### YOUR INSTRUCTIONS
Once you reach the line with "focal_35mm: 36" in the material below, copy each line exactly up to and including the line with "focal_mm: 2.22", and skip the pictures.

### MATERIAL SHOWN
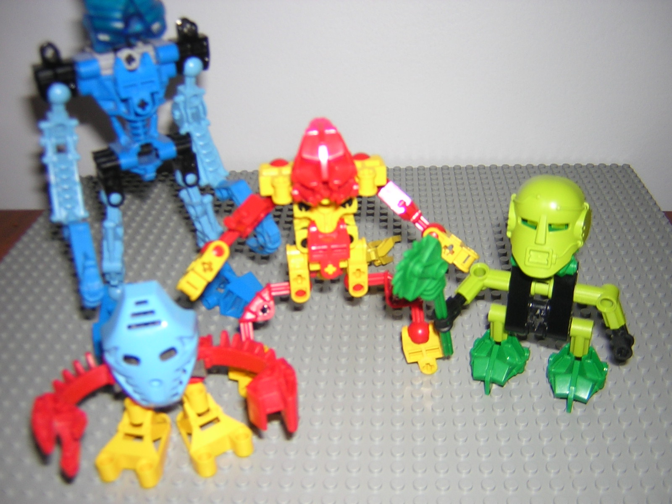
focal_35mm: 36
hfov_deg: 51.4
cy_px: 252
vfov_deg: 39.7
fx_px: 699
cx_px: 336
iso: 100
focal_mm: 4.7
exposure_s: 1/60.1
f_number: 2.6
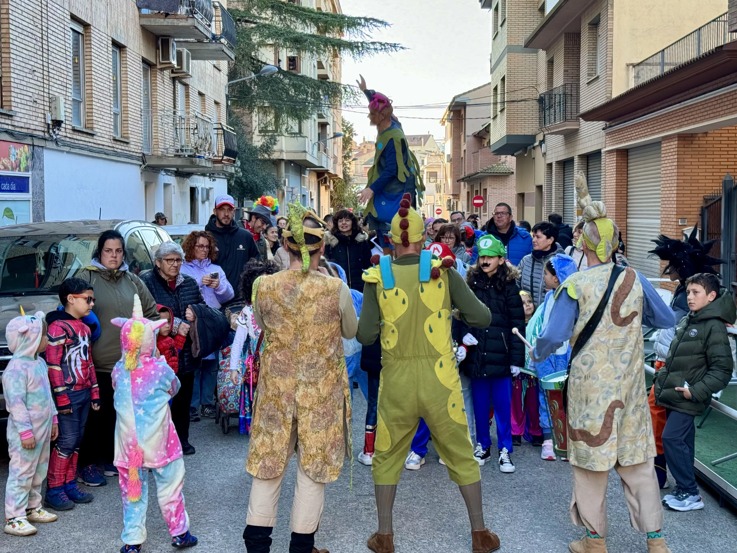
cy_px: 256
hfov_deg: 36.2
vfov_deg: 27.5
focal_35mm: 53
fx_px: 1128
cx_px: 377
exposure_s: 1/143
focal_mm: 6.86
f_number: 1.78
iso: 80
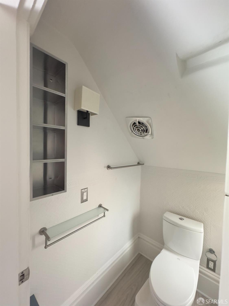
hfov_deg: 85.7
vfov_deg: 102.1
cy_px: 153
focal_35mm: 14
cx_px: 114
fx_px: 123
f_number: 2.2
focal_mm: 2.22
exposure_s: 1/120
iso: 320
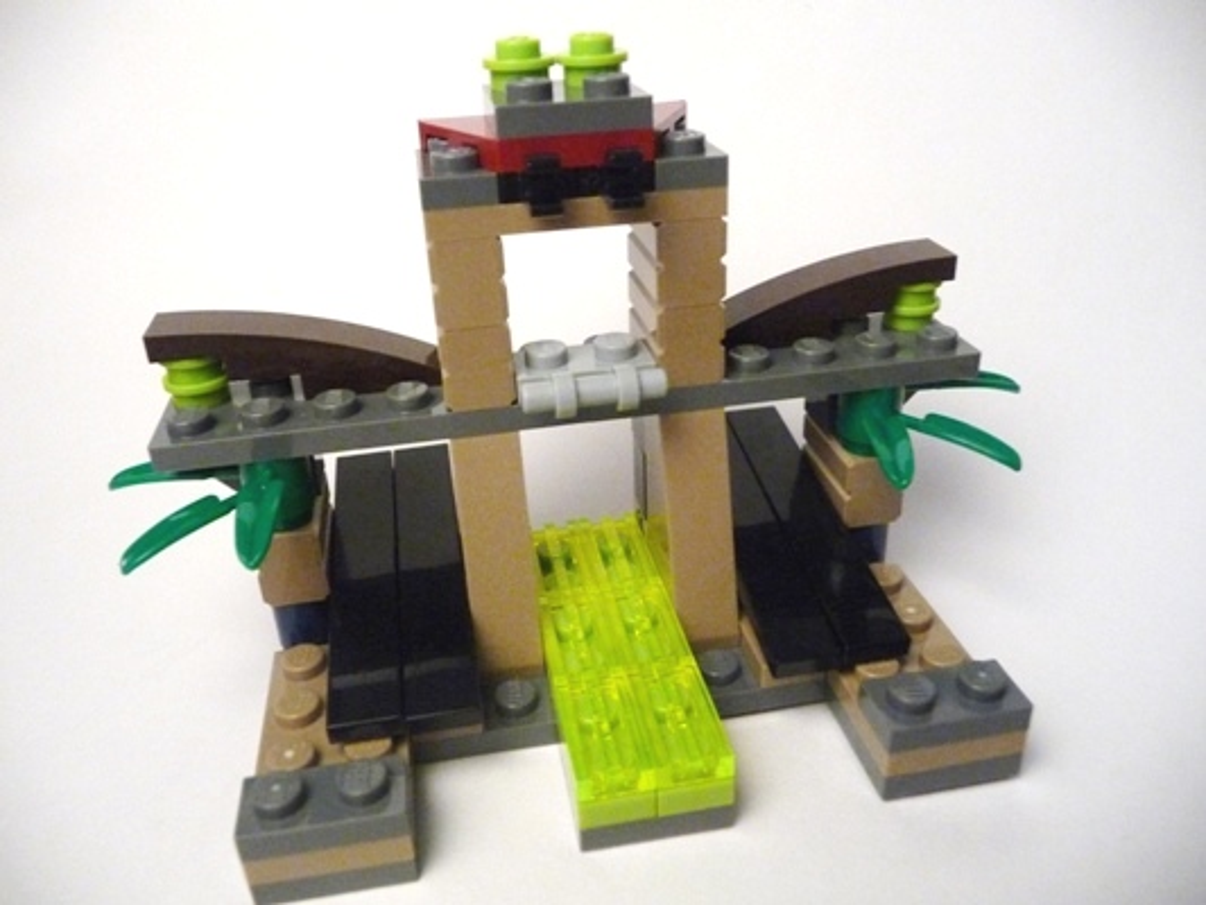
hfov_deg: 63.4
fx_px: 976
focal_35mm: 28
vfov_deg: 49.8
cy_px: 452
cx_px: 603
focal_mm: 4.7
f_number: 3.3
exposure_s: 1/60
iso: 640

==

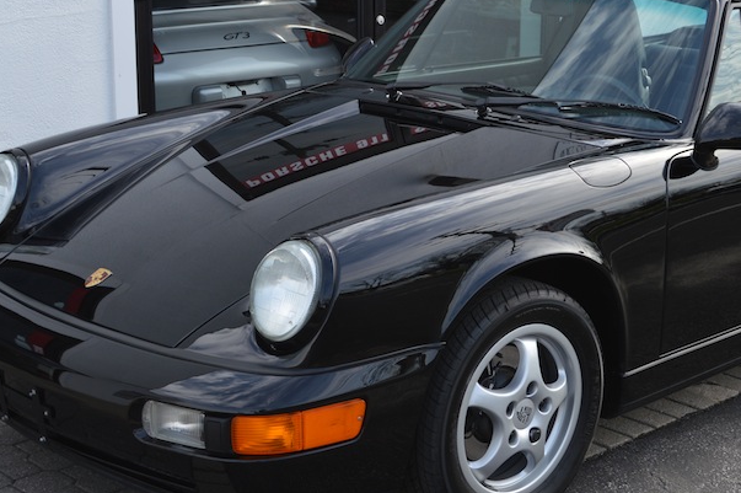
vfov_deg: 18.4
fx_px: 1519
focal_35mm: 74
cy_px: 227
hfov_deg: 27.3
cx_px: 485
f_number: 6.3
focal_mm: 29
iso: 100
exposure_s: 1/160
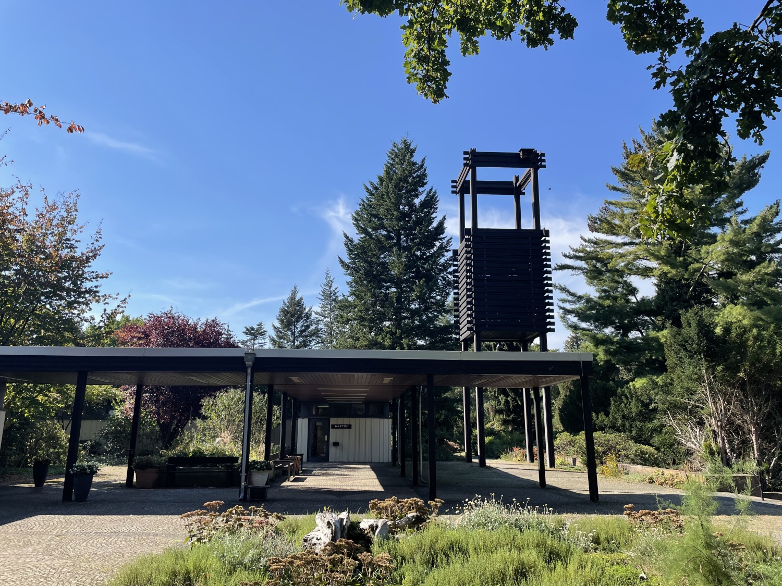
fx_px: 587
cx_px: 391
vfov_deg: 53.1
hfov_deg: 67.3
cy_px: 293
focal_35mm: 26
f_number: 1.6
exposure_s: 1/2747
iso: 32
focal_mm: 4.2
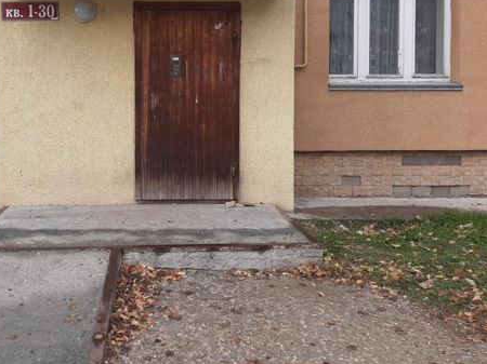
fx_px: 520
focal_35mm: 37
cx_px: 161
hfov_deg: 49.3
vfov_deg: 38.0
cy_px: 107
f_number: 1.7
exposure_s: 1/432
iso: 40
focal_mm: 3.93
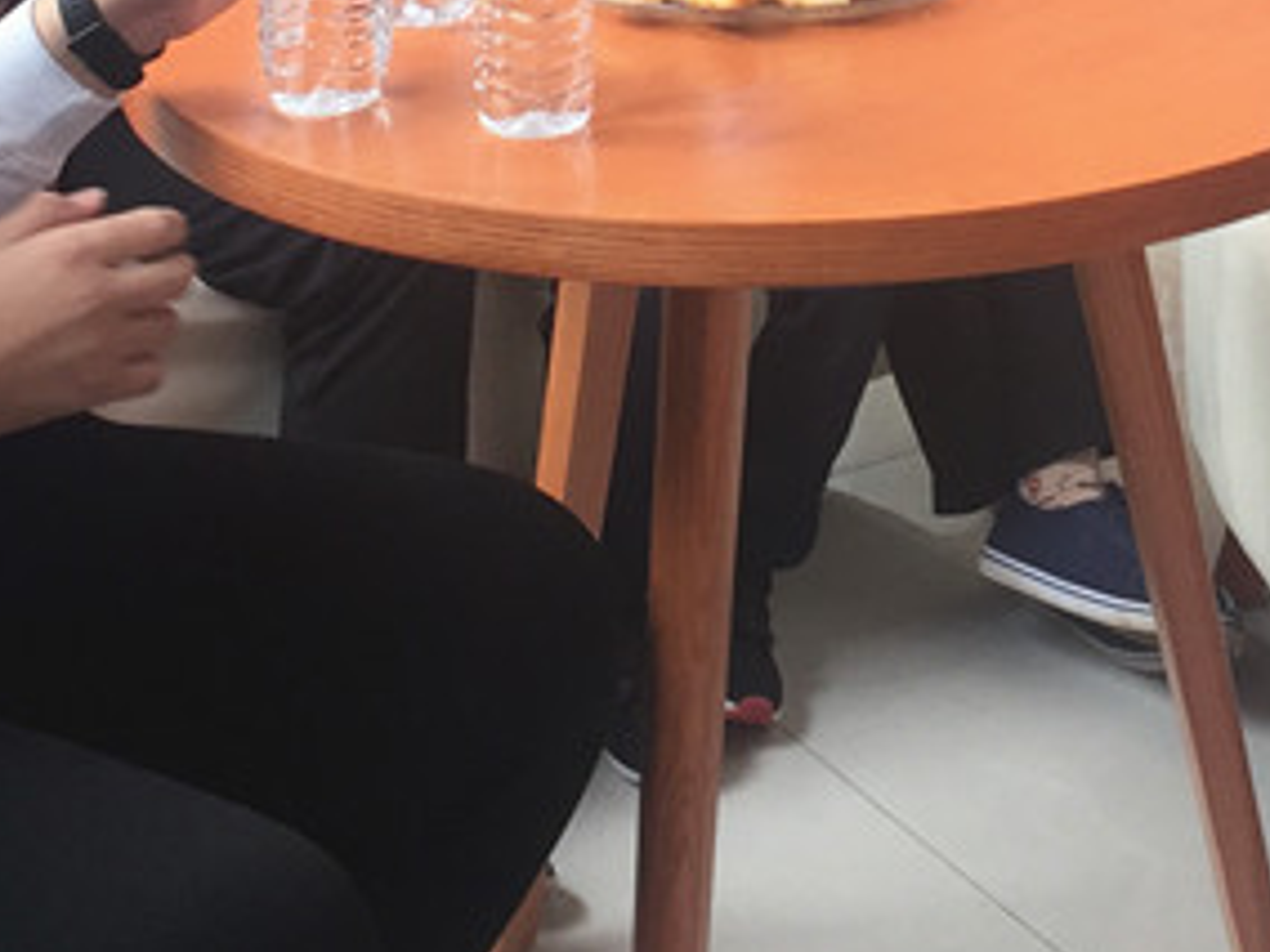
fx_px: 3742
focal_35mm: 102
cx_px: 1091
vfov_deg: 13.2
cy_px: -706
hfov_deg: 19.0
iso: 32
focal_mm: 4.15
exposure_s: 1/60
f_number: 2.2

---

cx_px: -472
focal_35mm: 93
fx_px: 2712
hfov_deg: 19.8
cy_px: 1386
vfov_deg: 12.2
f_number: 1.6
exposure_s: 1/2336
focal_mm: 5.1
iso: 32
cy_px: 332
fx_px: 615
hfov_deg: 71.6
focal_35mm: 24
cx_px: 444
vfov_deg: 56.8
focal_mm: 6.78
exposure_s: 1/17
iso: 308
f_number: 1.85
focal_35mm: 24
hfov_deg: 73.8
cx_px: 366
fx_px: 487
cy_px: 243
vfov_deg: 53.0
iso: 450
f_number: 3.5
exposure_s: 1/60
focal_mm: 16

### ANSWER
focal_35mm: 36
hfov_deg: 51.4
cy_px: 252
vfov_deg: 39.7
fx_px: 699
cx_px: 336
iso: 100
focal_mm: 4.7
exposure_s: 1/60.1
f_number: 2.6
cy_px: 256
hfov_deg: 36.2
vfov_deg: 27.5
focal_35mm: 53
fx_px: 1128
cx_px: 377
exposure_s: 1/143
focal_mm: 6.86
f_number: 1.78
iso: 80
hfov_deg: 85.7
vfov_deg: 102.1
cy_px: 153
focal_35mm: 14
cx_px: 114
fx_px: 123
f_number: 2.2
focal_mm: 2.22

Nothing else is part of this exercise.